It’s bullcrap. Even complementary sexism is still sexism, like how saying ‘all Asians are good at math’ is still racist. It even happens with video games and technology, every day, and everyone has a piece of the blame. Most of us don’t even realize we’re doing it when we call someone ‘lovely’ or ‘cute’ when looking at their work.
Created by Leigh Alexander and Ben Abraham, the event wants everyone to flip the scenario around and start talking about male writers in the same light. Call them ‘adorable’ or focus on an ass that just won’t stop. Be silly, be lighthearted, be whatever, but make it a point to show just how weird this kind of subtle sexism really is.

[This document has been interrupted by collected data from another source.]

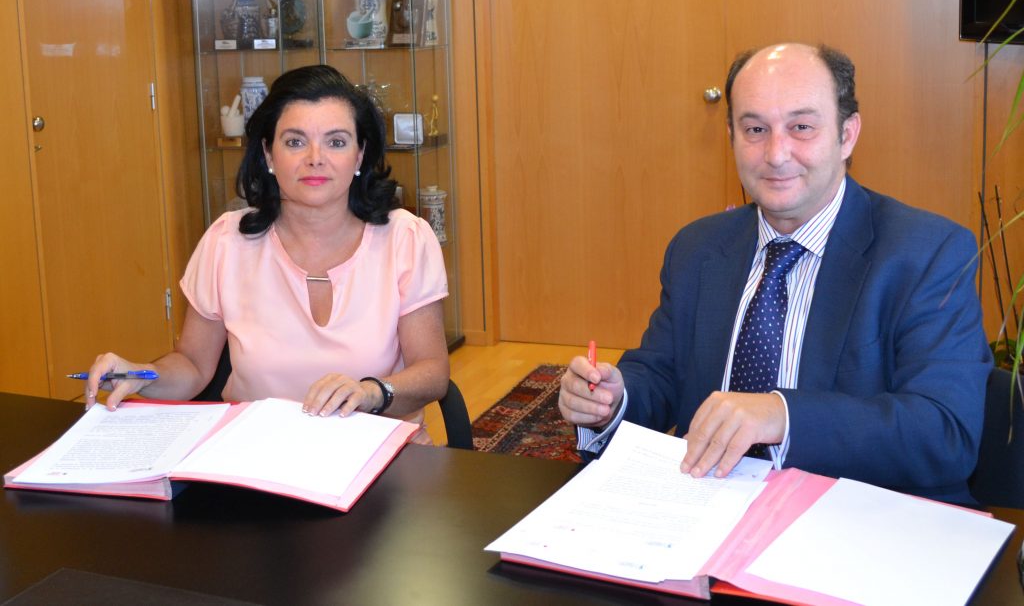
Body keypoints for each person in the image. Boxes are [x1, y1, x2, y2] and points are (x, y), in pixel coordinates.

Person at [558, 43, 992, 503]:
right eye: (755, 129)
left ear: (847, 135)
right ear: (731, 136)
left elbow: (945, 431)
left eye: (801, 127)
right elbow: (661, 375)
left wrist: (782, 416)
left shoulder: (927, 253)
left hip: (855, 514)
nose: (776, 153)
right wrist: (611, 400)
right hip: (708, 508)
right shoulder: (698, 248)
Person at [85, 65, 450, 442]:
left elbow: (433, 371)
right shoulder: (227, 241)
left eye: (336, 142)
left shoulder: (405, 238)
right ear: (268, 154)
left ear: (359, 156)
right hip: (255, 453)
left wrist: (372, 392)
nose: (315, 158)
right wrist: (140, 374)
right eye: (295, 142)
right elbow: (192, 364)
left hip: (379, 452)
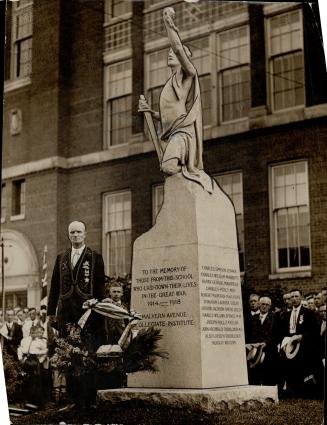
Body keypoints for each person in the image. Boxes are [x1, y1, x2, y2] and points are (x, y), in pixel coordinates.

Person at [138, 7, 212, 193]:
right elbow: (167, 113)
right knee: (167, 169)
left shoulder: (188, 75)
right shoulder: (169, 83)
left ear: (184, 58)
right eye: (169, 52)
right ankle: (186, 178)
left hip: (182, 133)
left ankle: (189, 176)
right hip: (170, 133)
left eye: (176, 53)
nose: (170, 53)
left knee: (169, 167)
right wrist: (151, 113)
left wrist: (168, 24)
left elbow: (178, 48)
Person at [48, 220, 106, 350]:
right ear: (68, 235)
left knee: (86, 347)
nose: (75, 235)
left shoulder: (95, 257)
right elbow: (55, 286)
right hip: (65, 311)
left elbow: (100, 285)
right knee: (66, 348)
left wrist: (100, 308)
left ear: (85, 234)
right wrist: (51, 311)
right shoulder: (61, 258)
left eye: (79, 231)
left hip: (86, 311)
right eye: (72, 232)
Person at [278, 289, 320, 398]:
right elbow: (282, 331)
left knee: (301, 368)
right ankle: (292, 391)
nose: (294, 299)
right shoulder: (286, 314)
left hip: (303, 345)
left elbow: (315, 331)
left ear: (301, 297)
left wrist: (302, 336)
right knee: (289, 367)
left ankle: (303, 392)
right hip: (289, 344)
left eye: (296, 296)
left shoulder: (308, 313)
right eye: (292, 297)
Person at [247, 297, 278, 385]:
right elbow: (249, 333)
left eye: (266, 305)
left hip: (269, 350)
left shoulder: (275, 318)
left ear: (270, 306)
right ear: (259, 305)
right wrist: (252, 344)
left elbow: (277, 335)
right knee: (254, 374)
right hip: (254, 350)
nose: (264, 306)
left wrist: (266, 343)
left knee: (268, 375)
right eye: (262, 304)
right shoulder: (253, 318)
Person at [18, 325, 48, 408]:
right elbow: (20, 349)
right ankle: (25, 401)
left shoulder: (41, 342)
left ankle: (35, 402)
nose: (34, 335)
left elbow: (46, 351)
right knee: (26, 380)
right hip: (27, 362)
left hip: (36, 362)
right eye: (33, 333)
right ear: (30, 333)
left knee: (36, 382)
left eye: (36, 333)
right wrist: (21, 359)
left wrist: (40, 360)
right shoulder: (25, 340)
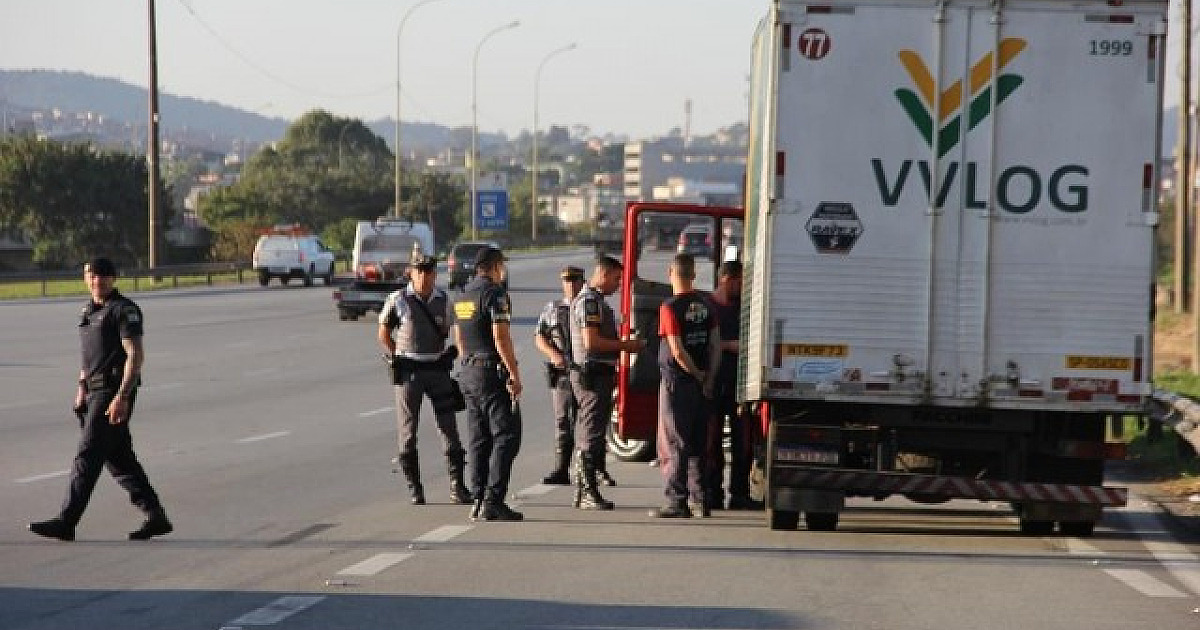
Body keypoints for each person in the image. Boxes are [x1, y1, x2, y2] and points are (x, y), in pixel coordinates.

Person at [29, 257, 172, 541]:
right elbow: (90, 356)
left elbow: (135, 355)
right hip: (93, 391)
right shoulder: (88, 311)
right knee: (119, 459)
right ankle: (155, 515)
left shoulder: (124, 310)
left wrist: (122, 396)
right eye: (93, 276)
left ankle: (66, 521)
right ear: (85, 279)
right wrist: (81, 386)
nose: (98, 281)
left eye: (104, 276)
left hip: (112, 392)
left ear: (114, 278)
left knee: (88, 454)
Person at [378, 252, 471, 506]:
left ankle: (457, 486)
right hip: (410, 373)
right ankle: (415, 488)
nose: (424, 277)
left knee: (449, 428)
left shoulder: (443, 300)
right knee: (408, 431)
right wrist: (396, 355)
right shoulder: (399, 300)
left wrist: (461, 355)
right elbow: (383, 332)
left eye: (429, 272)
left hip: (437, 370)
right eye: (419, 272)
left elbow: (456, 332)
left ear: (434, 274)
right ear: (411, 273)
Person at [569, 255, 647, 510]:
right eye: (616, 279)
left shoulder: (596, 302)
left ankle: (584, 491)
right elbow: (592, 343)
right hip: (592, 375)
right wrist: (627, 345)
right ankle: (587, 491)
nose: (617, 285)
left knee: (590, 432)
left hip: (597, 374)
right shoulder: (590, 302)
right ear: (603, 275)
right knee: (590, 434)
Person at [453, 246, 524, 521]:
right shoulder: (494, 294)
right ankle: (494, 499)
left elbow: (459, 340)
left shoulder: (462, 296)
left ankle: (478, 496)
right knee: (506, 435)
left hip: (469, 371)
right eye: (501, 266)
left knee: (478, 439)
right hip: (490, 374)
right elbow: (501, 338)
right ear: (495, 267)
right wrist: (514, 374)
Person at [650, 253, 721, 518]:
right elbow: (715, 346)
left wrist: (695, 374)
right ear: (693, 275)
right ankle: (700, 500)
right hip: (702, 385)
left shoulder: (669, 308)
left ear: (671, 272)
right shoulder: (707, 306)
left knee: (674, 442)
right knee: (698, 442)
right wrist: (708, 378)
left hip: (677, 383)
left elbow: (677, 351)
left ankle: (676, 501)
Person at [704, 260, 761, 510]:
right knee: (711, 442)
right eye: (740, 281)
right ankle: (711, 493)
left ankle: (739, 494)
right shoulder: (707, 307)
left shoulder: (745, 308)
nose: (743, 287)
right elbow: (701, 343)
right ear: (727, 279)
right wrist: (729, 346)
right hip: (715, 384)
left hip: (740, 386)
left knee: (743, 443)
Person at [534, 265, 586, 485]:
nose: (571, 285)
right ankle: (561, 469)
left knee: (588, 422)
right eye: (567, 281)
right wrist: (553, 354)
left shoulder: (589, 305)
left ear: (582, 282)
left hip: (585, 373)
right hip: (563, 373)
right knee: (563, 420)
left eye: (575, 280)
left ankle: (592, 469)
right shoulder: (552, 309)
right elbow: (539, 337)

Now, you might be thinking ‘But just doing the same thing to men isn’t going to solve anything. It’s just a cheap “how do you like it” attack.’ In that case, I’ll let Leigh explain since she’s so much more eloquent than I:
‘The purpose of #Objectify isn’t to genuinely belittle men or to “swap the genders” — of course it’s silly to think that one day of jokes could actually show men how it feels for women who experience sexism. We don’t want to punish or humiliate people, but to catalyze a dialogue and encourage self-reflection.’
So, Leigh, how should we participate in the event where I can talk about Chris Eades’s fabulous fashion sense (and maybe his writing)?

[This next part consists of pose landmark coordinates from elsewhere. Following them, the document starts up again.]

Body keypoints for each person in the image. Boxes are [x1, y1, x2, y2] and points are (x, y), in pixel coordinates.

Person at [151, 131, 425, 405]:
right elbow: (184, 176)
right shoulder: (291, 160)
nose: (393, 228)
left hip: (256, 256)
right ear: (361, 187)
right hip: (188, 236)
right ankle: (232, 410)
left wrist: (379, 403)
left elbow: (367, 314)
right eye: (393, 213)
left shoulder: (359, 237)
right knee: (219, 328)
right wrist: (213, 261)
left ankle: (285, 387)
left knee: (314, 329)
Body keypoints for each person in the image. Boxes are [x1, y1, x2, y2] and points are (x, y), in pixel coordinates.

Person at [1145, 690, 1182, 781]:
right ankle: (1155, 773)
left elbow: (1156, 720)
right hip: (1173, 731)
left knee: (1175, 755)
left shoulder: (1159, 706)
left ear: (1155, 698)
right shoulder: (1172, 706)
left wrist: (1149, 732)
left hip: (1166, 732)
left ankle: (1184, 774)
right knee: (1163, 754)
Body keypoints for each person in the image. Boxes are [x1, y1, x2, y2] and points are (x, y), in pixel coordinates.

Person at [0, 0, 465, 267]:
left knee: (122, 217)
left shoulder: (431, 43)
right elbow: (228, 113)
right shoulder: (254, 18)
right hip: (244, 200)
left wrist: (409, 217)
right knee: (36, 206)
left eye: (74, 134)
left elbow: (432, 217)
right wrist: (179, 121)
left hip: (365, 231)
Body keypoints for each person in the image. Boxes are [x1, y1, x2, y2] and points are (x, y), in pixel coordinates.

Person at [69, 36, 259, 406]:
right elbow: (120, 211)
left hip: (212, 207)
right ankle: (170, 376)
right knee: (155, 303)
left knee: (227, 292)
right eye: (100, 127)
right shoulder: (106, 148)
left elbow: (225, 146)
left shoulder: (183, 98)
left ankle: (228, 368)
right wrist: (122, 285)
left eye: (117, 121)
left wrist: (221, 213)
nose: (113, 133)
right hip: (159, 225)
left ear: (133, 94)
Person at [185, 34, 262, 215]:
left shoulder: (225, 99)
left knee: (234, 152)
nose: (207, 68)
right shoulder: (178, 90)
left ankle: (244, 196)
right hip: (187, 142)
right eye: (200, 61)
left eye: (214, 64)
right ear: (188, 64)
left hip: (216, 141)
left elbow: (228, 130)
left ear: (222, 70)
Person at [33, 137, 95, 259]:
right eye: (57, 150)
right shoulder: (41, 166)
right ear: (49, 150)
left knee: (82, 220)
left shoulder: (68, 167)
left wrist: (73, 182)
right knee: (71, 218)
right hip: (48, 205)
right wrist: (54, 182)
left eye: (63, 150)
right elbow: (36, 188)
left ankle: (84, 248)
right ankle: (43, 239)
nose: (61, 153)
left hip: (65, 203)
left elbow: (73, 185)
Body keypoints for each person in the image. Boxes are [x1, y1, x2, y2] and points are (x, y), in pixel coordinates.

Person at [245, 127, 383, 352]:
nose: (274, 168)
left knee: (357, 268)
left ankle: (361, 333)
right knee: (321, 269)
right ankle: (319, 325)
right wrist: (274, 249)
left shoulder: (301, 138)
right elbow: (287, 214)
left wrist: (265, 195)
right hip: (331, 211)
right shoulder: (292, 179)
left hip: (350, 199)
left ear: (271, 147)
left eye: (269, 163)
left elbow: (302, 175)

‘On February 1, any time you tweet an article, video, link or comment from a male commentator — whether that’s a reporter, a commentator or expert, or someone weighing in on Twitter — add an innocuous comment on his appearance, like “Fascinating blog post from the adorable Ben Abraham”; “Read Kirk Hamilton’s reviews — he’s as smart as he is handsome!” Add the #Objectify hashtag and you’re good to go.’
Leigh Alexander’s written up a whole FAQ on her blog which should dispel pretty much any questions you’ve got about the event. And there’s also another document you can check out which lists ways you can participate without trivializing the event.
Of course, some people think that women need to stop making a fuss over everything and just accept a compliment, to which I must counter that maybe gay people should stop making a fuss over people using ‘gay’ as slang for ‘stupid and learn to take a joke. But I’m sure you wouldn’t agree, would you?
They both work on the same principle. Linking a group with something that demeans them and their efforts, even if that’s not the original intent, still makes the psychological connection that the group is less. Other. Not equal.
If we want better representation and a geeky environment that supports us, then we have to support each other. We don’t get a special untouchable social throne. Equality is for everyone. And for women, it’s still an arduous uphill battle. Just look at how many sexism debacles happened between January 2012 and April 2012 alone in this industry.
Of course, this isn’t a perfect event. It won’t single-handedly change the way we talk about each other or make innocuous gestures. The participants will likely already understand how objectification affects people. It will probably offend people (and already has). But quietly asking for change doesn’t quite cut it, either. Let’s make a grand, ambitious, over-the-top show of this event so big that no one can keep a bind eye on the prevalent sexism in our industry anymore. This is just one of many steps.
With that in mind, on February 1st, I want all of you to start verbally objectifying men. For equality. I promise it’ll be entertaining AND educational.